Die Parlamentarische Geschäftsführerin der Linksfraktion, Petra Sitte, legte verbal nach: Die AfD, "dieses verhinderte Kompetenzzentrum", verfahre stets nach dem gleichen Schema: "Wenn die Wissenschaft unsere Sicht der Dinge nicht teilt, dann kann das nur daran liegen, dass sie korrupt ist oder von bösen Mächten finanziert wird." Nicht Virologen setzten die Welt in Angst und Schrecken, sondern die AfD "und der Rest der Verschwörungstheoretiker", ängstige "das mulmige Gefühl, dass Bill Gates, Professor Drosten und dunkle Mächte das Ende der Welt herbeiführen wollen". Wenn es nicht so "verdammt ernst" wäre, käme "man aus dem Lachen nicht mehr raus", befand Sitte.

Die CDU-Bildungspolitikerin Astrid Mannes nannte weitere Beispiele: "Wir kennen das von der AfD: Vorwürfe gegen Lehrer, sie würden politisch einseitig die Schüler indoktrinieren, und als Reaktion darauf das Einrichten von Lehrermeldeportalen." Und weiter: "Der AfD-Landtagsabgeordnete Stefan Räpple hat eine Meldeplattform eingerichtet und Studierende dazu aufgefordert, AfD-kritische Professoren zu melden." Ausgerechnet von der AfD werde jetzt suggeriert, die Wissenschaft werde durch die Politik der Bundesregierung beeinflusst und unter Druck gesetzt, stellte Mannes fest. In der Sitzung des Bildungs- und Forschungsausschusses habe der Präsident der Deutschen Akademie der Naturforscher Leopoldina, Gerald Gaug, bestätigt, "dass die Wissenschaft unabhängig und von der Politik beziehungsweise der Regierung unbeeinflusst arbeitet", führte die Christdemokratin aus.

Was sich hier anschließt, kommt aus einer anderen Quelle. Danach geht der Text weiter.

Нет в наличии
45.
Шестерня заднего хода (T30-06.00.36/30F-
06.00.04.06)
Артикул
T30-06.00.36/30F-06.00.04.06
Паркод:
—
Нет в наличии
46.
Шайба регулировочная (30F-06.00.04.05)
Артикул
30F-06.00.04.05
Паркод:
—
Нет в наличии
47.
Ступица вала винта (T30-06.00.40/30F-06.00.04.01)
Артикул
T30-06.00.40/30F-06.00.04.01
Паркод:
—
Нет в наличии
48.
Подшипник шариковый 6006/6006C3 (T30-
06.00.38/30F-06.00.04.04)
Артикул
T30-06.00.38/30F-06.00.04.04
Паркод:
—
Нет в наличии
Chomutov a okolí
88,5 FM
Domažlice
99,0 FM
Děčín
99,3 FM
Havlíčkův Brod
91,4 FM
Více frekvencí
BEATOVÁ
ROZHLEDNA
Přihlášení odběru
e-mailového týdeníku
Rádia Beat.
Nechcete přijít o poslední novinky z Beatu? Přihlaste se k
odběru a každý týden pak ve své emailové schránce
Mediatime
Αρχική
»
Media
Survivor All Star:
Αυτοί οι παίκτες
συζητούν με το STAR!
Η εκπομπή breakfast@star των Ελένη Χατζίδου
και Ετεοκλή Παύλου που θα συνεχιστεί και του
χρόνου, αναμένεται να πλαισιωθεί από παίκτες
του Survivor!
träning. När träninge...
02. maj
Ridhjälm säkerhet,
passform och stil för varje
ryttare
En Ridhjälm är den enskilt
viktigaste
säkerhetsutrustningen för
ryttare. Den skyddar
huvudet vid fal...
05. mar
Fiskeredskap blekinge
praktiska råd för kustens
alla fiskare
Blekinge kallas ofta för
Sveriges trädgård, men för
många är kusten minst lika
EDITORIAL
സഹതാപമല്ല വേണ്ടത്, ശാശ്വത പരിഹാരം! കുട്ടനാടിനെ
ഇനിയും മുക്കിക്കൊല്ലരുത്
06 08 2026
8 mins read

Forderung nach Transparenz Auch der FDP-Bildungspolitiker Thomas Sattelberger ging hart ins Gericht mit der AfD. Deren "demagogischen Versuche" seien so "niederträchtig wie durchsichtig". So ganz wohl war dem Liberalen nach der Lektüre des "Welt am Sonntag"-Artikels aber auch nicht: Es gebe "Anlass zur Sorge", was über das Gebaren von Bundesinnenminister Horst Seehofer (CSU) und seines Staatssekretärs Markus Kerber zu lesen sei. Deshalb solle das Ministerium den kompletten E-Mail-Verkehr "ungeschwärzt offenlegen". Nur so ließen sich die Vorwürfe entkräften.

Ob das Bundesinnenministerium der Aufforderung Sattelbergers nachkommen wird, bleibt abzuwarten. Die besagte Studie des Ministeriums ist allerdings für jedermann auf deren Homepage nachzulesen.